One of our gun crew chiefs was going with our Firing Battery Officers’
maid, and finally decided to marry the girl. She was a local girl, and
wanted to do it in style, so she asked to be married in the big church
in the town square. In the meantime, he asked me to be the Best Man,
so we pulled out all the stops and went for a uniform wedding with all
the extras. His gun crew decorated the gun carriage with flowers and
ribbon and mounted two silver chairs on the front deck. This being an
old artillery custom to parade the bride and groom around on a gun
caisson. We also had the lads wrap rammer staffs in silver foil, and
we made an arch of rammers for the happy couple. The photo shows us
all coming out after the service. All went pretty well after the
service, but a memorable event was made even more memorable before the
ceremony when the gun carriage managed to run over and mash flat a VW
beetle on the way to the church! Fortunately, someone at Corps had a
sense of humor and signed off on a reparations order, so at least we
didn’t have to shell out of our pockets. Once again, our luck held.
It was shortly after this that our
draftee troops completed their two years and rotated home. We received
a new draft of around 400 young troops, and the next few months were
pretty hectic with training, orientation and generally getting our
people squared away for duty in Bad Kissingen. What did help a lot was
the higher than average number of reenlistments we experienced.
Several of my team re-upped, so it did help to keep a family
atmosphere. In truth though, the Battalion never really seemed quite
the same again.
Glenn: I really don’t recall that
period very well but in my last year there, I was the Records Clerk
for the Motor Pool and I enjoyed the attention to detail kind of work.

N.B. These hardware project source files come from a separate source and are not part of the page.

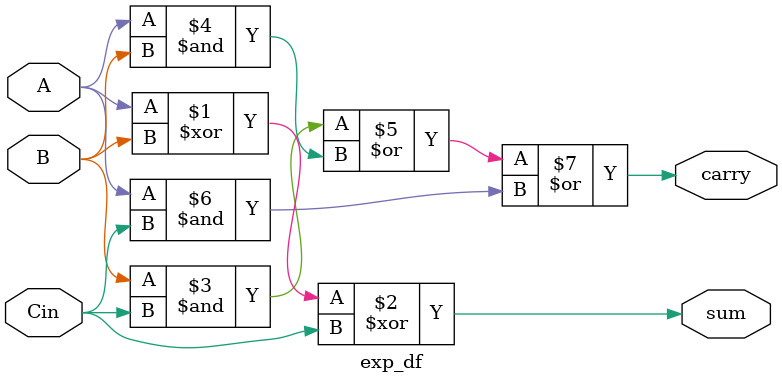
<source format=v>


module exp_df(sum, carry, A, B, Cin);
input A, B, Cin; output sum, carry;
assign sum = A^B^Cin;
assign carry = (B&Cin)|(A&B)|(A&Cin);
endmodule
</source>
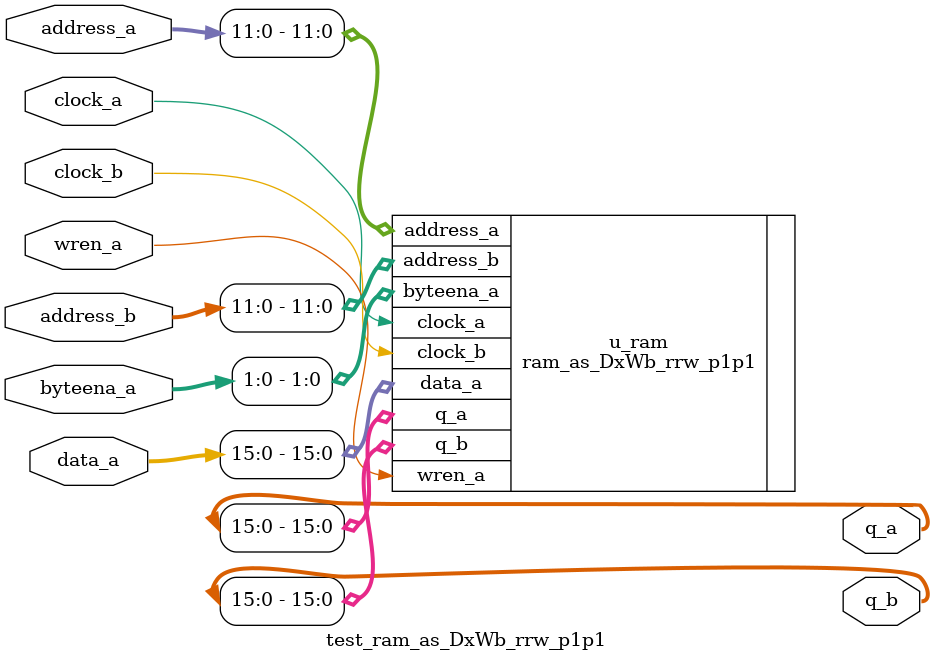
<source format=sv>


module test_ram_as_DxWb_rrw_p1p1 (
	input           clock_a,
	input [31:0]    address_a,
	input           wren_a,
	input [7:0]     byteena_a,
	input [31:0]    data_a,
	output[31:0]    q_a,

	input           clock_b,
	input [31:0]    address_b,
	output[31:0]    q_b
);

    localparam DEPTH = 4096;
    localparam WIDTH = 16;

    localparam DEPTH_BITS = $clog2(DEPTH);
    localparam BE_BITS = WIDTH/8;

    ram_as_DxWb_rrw_p1p1 #(
        .DEPTH(DEPTH),
        .WIDTH(WIDTH)
    )
    u_ram ( 
        .clock_a(clock_a),
        .address_a(address_a[DEPTH_BITS-1:0]),
        .wren_a(wren_a),
        .byteena_a(byteena_a[BE_BITS-1:0]),
        .data_a(data_a[WIDTH-1:0]),
        .q_a(q_a[WIDTH-1:0]),

        .clock_b(clock_b),
        .address_b(address_b[DEPTH_BITS-1:0]),
        .q_b(q_b[WIDTH-1:0]) 
    );

endmodule

</source>
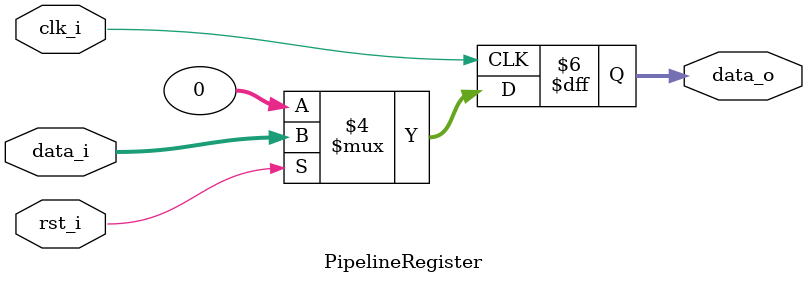
<source format=v>
module PipelineRegister #(parameter width = 32) (
	input clk_i,
	input rst_i,
	input [width-1:0] data_i,
	output reg [width-1:0] data_o
);

always @(posedge clk_i) begin
	if (~rst_i)
		data_o <= 0;
	else
		data_o <= data_i;
end

endmodule

</source>
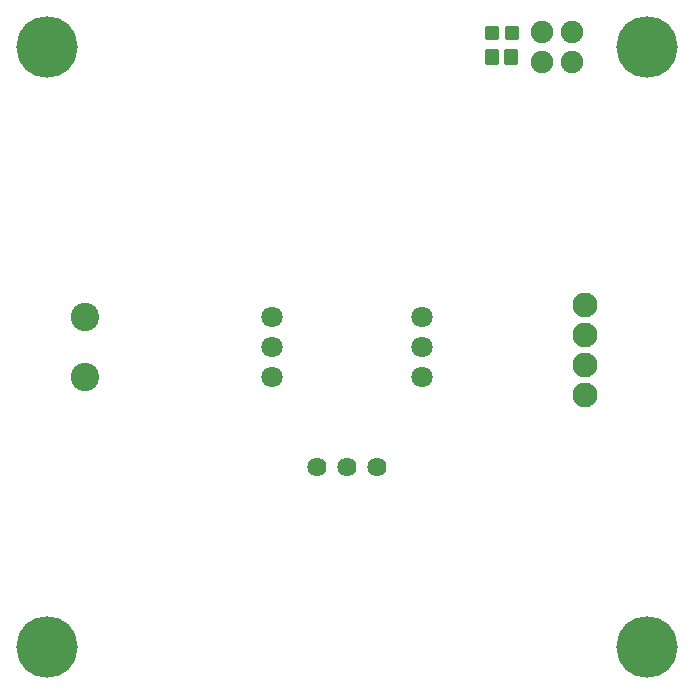
<source format=gts>
G04 Layer: TopSolderMaskLayer*
G04 Panelize: , Column: 2, Row: 2, Board Size: 58.42mm x 58.42mm, Panelized Board Size: 118.84mm x 118.84mm*
G04 EasyEDA v6.5.32, 2023-07-25 14:04:49*
G04 2db8e41404b945f8aa85a1d49205427a,5a6b42c53f6a479593ecc07194224c93,10*
G04 Gerber Generator version 0.2*
G04 Scale: 100 percent, Rotated: No, Reflected: No *
G04 Dimensions in millimeters *
G04 leading zeros omitted , absolute positions ,4 integer and 5 decimal *
%FSLAX45Y45*%
%MOMM*%

%AMMACRO1*1,1,$1,$2,$3*1,1,$1,$4,$5*1,1,$1,0-$2,0-$3*1,1,$1,0-$4,0-$5*20,1,$1,$2,$3,$4,$5,0*20,1,$1,$4,$5,0-$2,0-$3,0*20,1,$1,0-$2,0-$3,0-$4,0-$5,0*20,1,$1,0-$4,0-$5,$2,$3,0*4,1,4,$2,$3,$4,$5,0-$2,0-$3,0-$4,0-$5,$2,$3,0*%
%ADD10C,2.4032*%
%ADD11C,1.8016*%
%ADD12C,1.6256*%
%ADD13MACRO1,0.2032X-0.45X-0.5X-0.45X0.5*%
%ADD14MACRO1,0.2032X0.5X-0.55X-0.5X-0.55*%
%ADD15C,5.2032*%
%ADD16C,1.9016*%
%ADD17C,2.1016*%

%LPD*%
D10*
G01*
X698500Y3175000D03*
G01*
X698500Y2667000D03*
D11*
G01*
X2286000Y2667000D03*
G01*
X2286000Y2921000D03*
G01*
X2286000Y3175000D03*
G01*
X3556000Y3175000D03*
G01*
X3556000Y2921000D03*
G01*
X3556000Y2667000D03*
D12*
G01*
X3175000Y1905000D03*
G01*
X2921000Y1905000D03*
G01*
X2667000Y1905000D03*
D13*
G01*
X4144091Y5575292D03*
G01*
X4314090Y5575292D03*
D14*
G01*
X4149092Y5372100D03*
G01*
X4309097Y5372100D03*
D15*
G01*
X381000Y5461000D03*
G01*
X5461000Y5461000D03*
G01*
X5461000Y381000D03*
G01*
X381000Y381000D03*
D16*
G01*
X4572000Y5588000D03*
G01*
X4572000Y5334000D03*
G01*
X4826000Y5334000D03*
G01*
X4826000Y5588000D03*
D17*
G01*
X4931206Y3020161D03*
G01*
X4931206Y2766161D03*
G01*
X4931206Y2512161D03*
G01*
X4931206Y3274161D03*
M02*

</source>
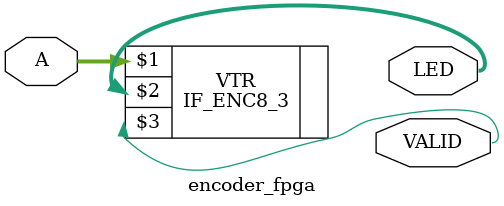
<source format=v>
`timescale 1ns / 1ps


module encoder_fpga (input [7:0] A, output [2:0] LED, output VALID);

   IF_ENC8_3 VTR (A, LED, VALID);

endmodule

</source>
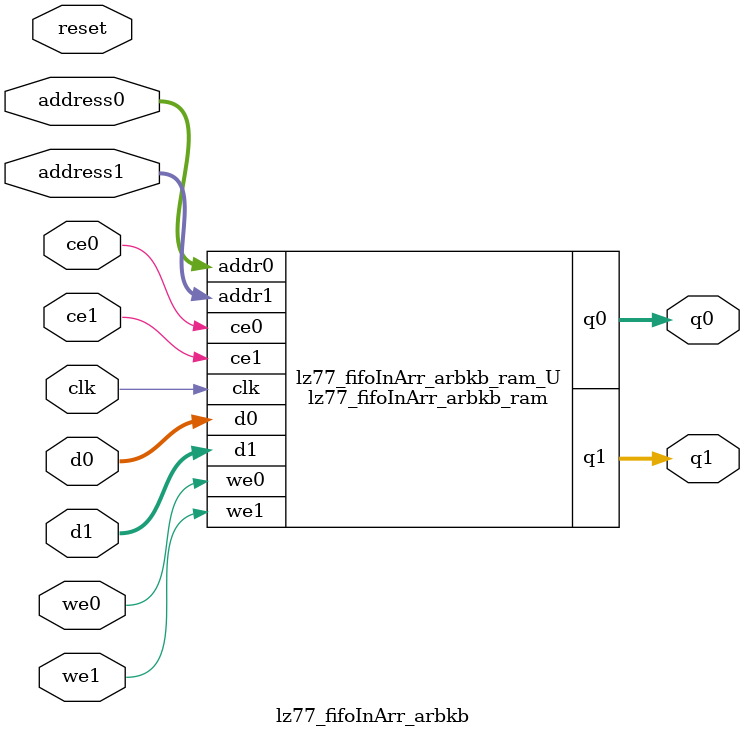
<source format=v>
`timescale 1 ns / 1 ps
module lz77_fifoInArr_arbkb_ram (addr0, ce0, d0, we0, q0, addr1, ce1, d1, we1, q1,  clk);

parameter DWIDTH = 8;
parameter AWIDTH = 13;
parameter MEM_SIZE = 8192;

input[AWIDTH-1:0] addr0;
input ce0;
input[DWIDTH-1:0] d0;
input we0;
output reg[DWIDTH-1:0] q0;
input[AWIDTH-1:0] addr1;
input ce1;
input[DWIDTH-1:0] d1;
input we1;
output reg[DWIDTH-1:0] q1;
input clk;

(* ram_style = "block" *)reg [DWIDTH-1:0] ram[0:MEM_SIZE-1];




always @(posedge clk)  
begin 
    if (ce0) 
    begin
        if (we0) 
        begin 
            ram[addr0] <= d0; 
        end 
        q0 <= ram[addr0];
    end
end


always @(posedge clk)  
begin 
    if (ce1) 
    begin
        if (we1) 
        begin 
            ram[addr1] <= d1; 
        end 
        q1 <= ram[addr1];
    end
end


endmodule

`timescale 1 ns / 1 ps
module lz77_fifoInArr_arbkb(
    reset,
    clk,
    address0,
    ce0,
    we0,
    d0,
    q0,
    address1,
    ce1,
    we1,
    d1,
    q1);

parameter DataWidth = 32'd8;
parameter AddressRange = 32'd8192;
parameter AddressWidth = 32'd13;
input reset;
input clk;
input[AddressWidth - 1:0] address0;
input ce0;
input we0;
input[DataWidth - 1:0] d0;
output[DataWidth - 1:0] q0;
input[AddressWidth - 1:0] address1;
input ce1;
input we1;
input[DataWidth - 1:0] d1;
output[DataWidth - 1:0] q1;



lz77_fifoInArr_arbkb_ram lz77_fifoInArr_arbkb_ram_U(
    .clk( clk ),
    .addr0( address0 ),
    .ce0( ce0 ),
    .we0( we0 ),
    .d0( d0 ),
    .q0( q0 ),
    .addr1( address1 ),
    .ce1( ce1 ),
    .we1( we1 ),
    .d1( d1 ),
    .q1( q1 ));

endmodule


</source>
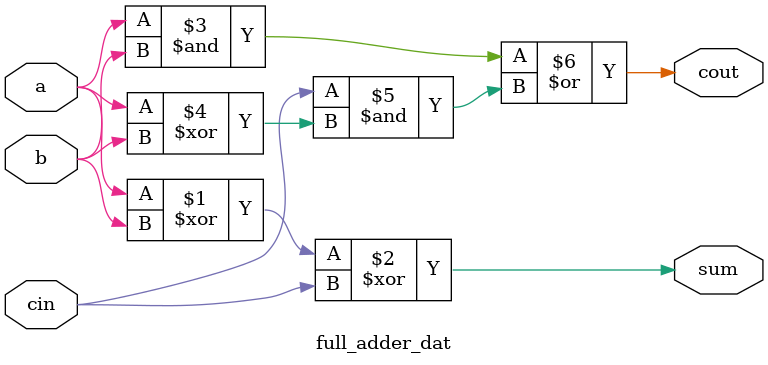
<source format=v>

`timescale 1ns / 1ns

module full_adder_dat (input wire a, b, cin,
		output wire sum, cout);

	assign sum = a ^ b ^ cin;
	assign cout = (a&b) | cin & (a^b);

endmodule

</source>
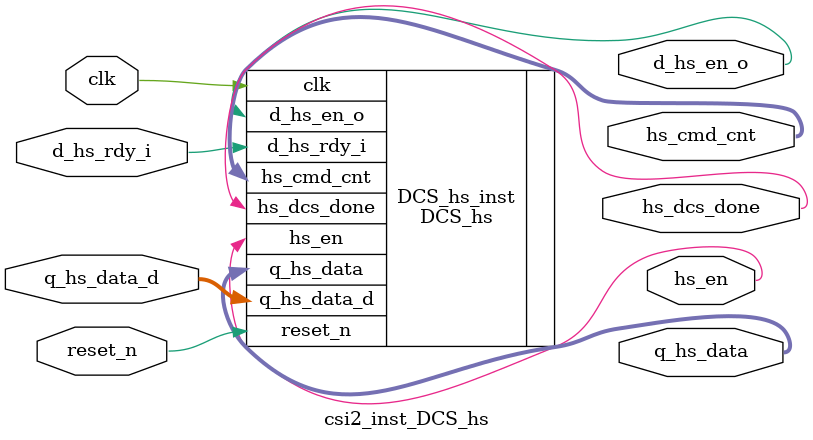
<source format=v>
`timescale 1ns/1ps

module csi2_inst_DCS_hs 
(
////added ports for handshaking with LP HS controller
    input                          d_hs_rdy_i,
    output                         d_hs_en_o,

    input                          reset_n,
    input                          clk,
    input      [16:0]       q_hs_data_d, //{trail ind, data}
    output     [10-1:0]  hs_cmd_cnt,
    output                         hs_en  ,
    output     [16-1:0]     q_hs_data /*synthesis syn_ramstyle = "EBR"*/,
    output                         hs_dcs_done
);

DCS_hs 
  #(
    // Parameters
    .TX_GEAR		(8),   
    .DAT_WIDTH		(16),
    .CMDCNT_WIDTH       (10), 
    .DLY		(1000), //delay between DCS packets
    .TINIT_VALUE        (1000),
    .TX_FREQ_TGT        (74),
    .WORD_CNT           (100))
  DCS_hs_inst
     (
      .d_hs_rdy_i       (d_hs_rdy_i),
      .d_hs_en_o        (d_hs_en_o),
      .reset_n          (reset_n),
      .clk              (clk),
      .q_hs_data_d      (q_hs_data_d),
      .hs_cmd_cnt       (hs_cmd_cnt),
      .hs_en            (hs_en),
      .q_hs_data        (q_hs_data),
      .hs_dcs_done      (hs_dcs_done));
  
endmodule                         

</source>
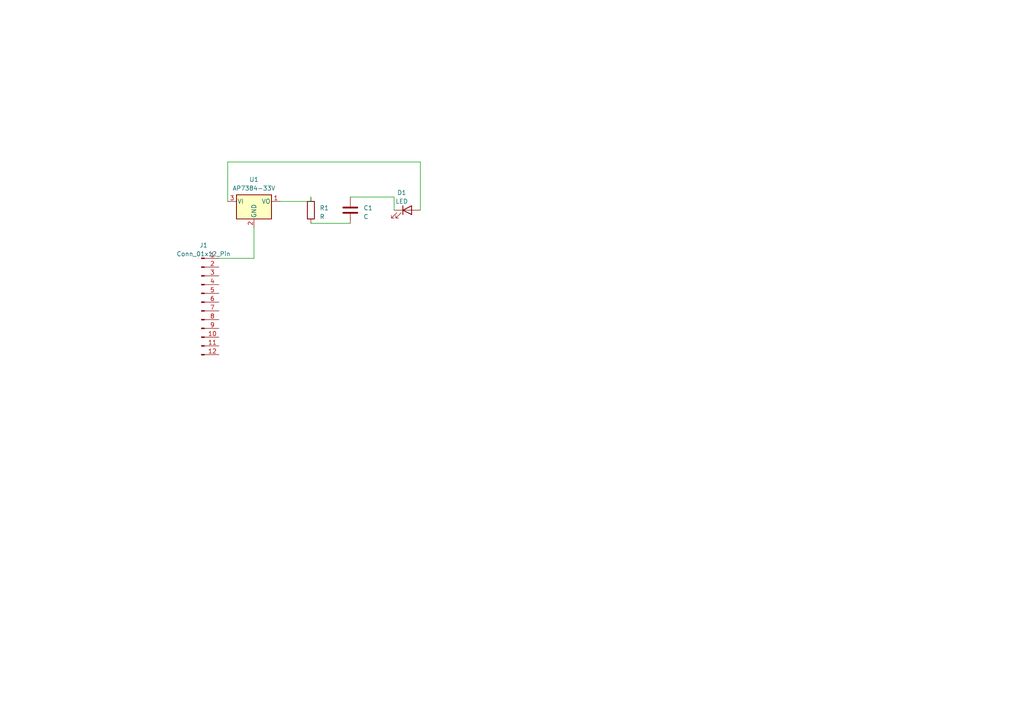
<source format=kicad_sch>
(kicad_sch (version 20230121) (generator eeschema)

  (uuid 3d83a2dc-7f9e-4762-9687-adb02349f70a)

  (paper "A4")

  


  (wire (pts (xy 66.04 46.99) (xy 66.04 58.42))
    (stroke (width 0) (type default))
    (uuid 0769466f-b6ea-491f-a40a-cf252716df5b)
  )
  (wire (pts (xy 90.17 58.42) (xy 90.17 57.15))
    (stroke (width 0) (type default))
    (uuid 2fa0aec7-8f2a-4a8d-9c16-7ca377e7189d)
  )
  (wire (pts (xy 73.66 66.04) (xy 73.66 74.93))
    (stroke (width 0) (type default))
    (uuid 3fea3bc8-5f2e-45ab-b148-74214bedf0ab)
  )
  (wire (pts (xy 121.92 46.99) (xy 66.04 46.99))
    (stroke (width 0) (type default))
    (uuid 71674de4-4f1c-40da-b1d0-fad992f8491d)
  )
  (wire (pts (xy 114.3 57.15) (xy 114.3 60.96))
    (stroke (width 0) (type default))
    (uuid 74098b11-9e96-4a2c-a2e1-52b52557c82c)
  )
  (wire (pts (xy 90.17 64.77) (xy 101.6 64.77))
    (stroke (width 0) (type default))
    (uuid 8c6bf6c2-296a-4436-bf02-e17991a4af4a)
  )
  (wire (pts (xy 81.28 58.42) (xy 90.17 58.42))
    (stroke (width 0) (type default))
    (uuid 95b0b2b0-c9ed-422d-a9b6-dd75dfe47d6c)
  )
  (wire (pts (xy 101.6 57.15) (xy 114.3 57.15))
    (stroke (width 0) (type default))
    (uuid abde8ee6-da0d-4fd1-8f3d-8861d5247513)
  )
  (wire (pts (xy 73.66 74.93) (xy 63.5 74.93))
    (stroke (width 0) (type default))
    (uuid f4a9e849-a441-4506-bff9-1b3aef58fbe2)
  )
  (wire (pts (xy 121.92 60.96) (xy 121.92 46.99))
    (stroke (width 0) (type default))
    (uuid fc9c42ab-03d0-4d1a-9b31-547796655149)
  )

  (symbol (lib_id "Device:R") (at 90.17 60.96 0) (unit 1)
    (in_bom yes) (on_board yes) (dnp no) (fields_autoplaced)
    (uuid 4381c4bf-6a62-4b77-ac3b-860148596a99)
    (property "Reference" "R1" (at 92.71 60.325 0)
      (effects (font (size 1.27 1.27)) (justify left))
    )
    (property "Value" "R" (at 92.71 62.865 0)
      (effects (font (size 1.27 1.27)) (justify left))
    )
    (property "Footprint" "Resistor_THT:R_Axial_DIN0207_L6.3mm_D2.5mm_P7.62mm_Horizontal" (at 88.392 60.96 90)
      (effects (font (size 1.27 1.27)) hide)
    )
    (property "Datasheet" "~" (at 90.17 60.96 0)
      (effects (font (size 1.27 1.27)) hide)
    )
    (pin "1" (uuid c5502c0d-8817-4f31-85a6-1f4eeb26082b))
    (pin "2" (uuid d65a14b7-64ef-4988-8bda-dd9c8e2b0a9e))
    (instances
      (project "HW4"
        (path "/3d83a2dc-7f9e-4762-9687-adb02349f70a"
          (reference "R1") (unit 1)
        )
      )
    )
  )

  (symbol (lib_id "Device:C") (at 101.6 60.96 0) (unit 1)
    (in_bom yes) (on_board yes) (dnp no) (fields_autoplaced)
    (uuid 65bdcc88-9eb1-43eb-8036-ee1347946bda)
    (property "Reference" "C1" (at 105.41 60.325 0)
      (effects (font (size 1.27 1.27)) (justify left))
    )
    (property "Value" "C" (at 105.41 62.865 0)
      (effects (font (size 1.27 1.27)) (justify left))
    )
    (property "Footprint" "Capacitor_THT:C_Disc_D3.4mm_W2.1mm_P2.50mm" (at 102.5652 64.77 0)
      (effects (font (size 1.27 1.27)) hide)
    )
    (property "Datasheet" "~" (at 101.6 60.96 0)
      (effects (font (size 1.27 1.27)) hide)
    )
    (pin "1" (uuid 94c6e199-c08f-4752-b57b-77700a32c367))
    (pin "2" (uuid 721efa97-97c6-4799-a1de-fbae40de66fb))
    (instances
      (project "HW4"
        (path "/3d83a2dc-7f9e-4762-9687-adb02349f70a"
          (reference "C1") (unit 1)
        )
      )
    )
  )

  (symbol (lib_id "Connector:Conn_01x12_Pin") (at 58.42 87.63 0) (unit 1)
    (in_bom yes) (on_board yes) (dnp no) (fields_autoplaced)
    (uuid 7a49730d-eba7-4852-8f6c-cf9c5481353b)
    (property "Reference" "J1" (at 59.055 71.12 0)
      (effects (font (size 1.27 1.27)))
    )
    (property "Value" "Conn_01x12_Pin" (at 59.055 73.66 0)
      (effects (font (size 1.27 1.27)))
    )
    (property "Footprint" "" (at 58.42 87.63 0)
      (effects (font (size 1.27 1.27)) hide)
    )
    (property "Datasheet" "~" (at 58.42 87.63 0)
      (effects (font (size 1.27 1.27)) hide)
    )
    (pin "1" (uuid 4ff1cb1c-3611-45c3-90c4-238420825673))
    (pin "10" (uuid 3007bc37-c9e8-47b7-b0c2-9c6025c6260f))
    (pin "11" (uuid c3b8ace8-66dd-47c4-87f2-3dadf1c4b0c0))
    (pin "12" (uuid 1667cfbc-a608-4aa3-aa04-edf9e7c377b1))
    (pin "2" (uuid beaf2ca1-1d1c-42b7-8abd-4039f48b899c))
    (pin "3" (uuid d0fcd4e7-5345-4fec-8421-a35bdafab755))
    (pin "4" (uuid 582c2741-034a-4548-8251-bd3603cb2d7b))
    (pin "5" (uuid 3894769e-ec03-4bb4-bb49-302b625a0aaf))
    (pin "6" (uuid 70aa0cc6-c827-4782-9851-d061d172e916))
    (pin "7" (uuid 0e52cc82-ddf6-4d98-b27f-c3e764b306ef))
    (pin "8" (uuid 8abfcd75-23b9-4978-b63a-37001b2e6269))
    (pin "9" (uuid 703354fe-1657-4296-8124-7cedce5a0354))
    (instances
      (project "HW4"
        (path "/3d83a2dc-7f9e-4762-9687-adb02349f70a"
          (reference "J1") (unit 1)
        )
      )
    )
  )

  (symbol (lib_id "ME433-HW4:AP7384-33V") (at 73.66 58.42 0) (unit 1)
    (in_bom yes) (on_board yes) (dnp no) (fields_autoplaced)
    (uuid c7e3a88b-a573-45a3-bb19-9badd05a041b)
    (property "Reference" "U1" (at 73.66 52.07 0)
      (effects (font (size 1.27 1.27)))
    )
    (property "Value" "AP7384-33V" (at 73.66 54.61 0)
      (effects (font (size 1.27 1.27)))
    )
    (property "Footprint" "Package_TO_SOT_THT:TO-92L_Inline" (at 73.66 52.705 0)
      (effects (font (size 1.27 1.27) italic) hide)
    )
    (property "Datasheet" "" (at 73.66 58.42 0)
      (effects (font (size 1.27 1.27)) hide)
    )
    (pin "1" (uuid f2b4870d-8a20-4b89-92cd-0794f9582f2c))
    (pin "2" (uuid f3bb7e25-0730-4f1f-843e-3dd7c204b6d4))
    (pin "3" (uuid 92a649ff-4857-4e00-b8cf-54f79877b196))
    (instances
      (project "HW4"
        (path "/3d83a2dc-7f9e-4762-9687-adb02349f70a"
          (reference "U1") (unit 1)
        )
      )
    )
  )

  (symbol (lib_id "Device:LED") (at 118.11 60.96 0) (unit 1)
    (in_bom yes) (on_board yes) (dnp no) (fields_autoplaced)
    (uuid d3d42fad-2ca8-44f3-90e1-f17a6f191830)
    (property "Reference" "D1" (at 116.5225 55.88 0)
      (effects (font (size 1.27 1.27)))
    )
    (property "Value" "LED" (at 116.5225 58.42 0)
      (effects (font (size 1.27 1.27)))
    )
    (property "Footprint" "LED_THT:LED_D3.0mm" (at 118.11 60.96 0)
      (effects (font (size 1.27 1.27)) hide)
    )
    (property "Datasheet" "~" (at 118.11 60.96 0)
      (effects (font (size 1.27 1.27)) hide)
    )
    (pin "1" (uuid 7e7fa79e-dbcc-411c-90f5-139f23d89faa))
    (pin "2" (uuid 3f452b41-5321-4fc0-b910-60b9d6576b29))
    (instances
      (project "HW4"
        (path "/3d83a2dc-7f9e-4762-9687-adb02349f70a"
          (reference "D1") (unit 1)
        )
      )
    )
  )

  (sheet_instances
    (path "/" (page "1"))
  )
)

</source>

I left the unit prior to the official return to the USA and left the
Army at the end of my enlistment. It was all a big adventure for me
and I got to take leave and see the World’s Fair at Brussels as well
as Amsterdam and Copenhagen. I remember those days fondly.
Ray: We were in Europe to support the Armored Cavalry, and I guess we
served that purpose to the best of our ability. We finally folded our
tents and stole away from Germany on the 17th of October 1959 aboard a
sister ship to the General Patch, arriving in New York on the 26th of
October, this was the end of our German adventure.
As a post script to the story, the 1-92nd went on to Fort Bragg, and
then served with distinction in Vietnam and in Desert Storm. The
battalion and batteries received valor awards and a number of solders
were highly decorated. Yes, there were casualties and Vietnam was a
tough period for all involved but on the whole, we were a lucky unit.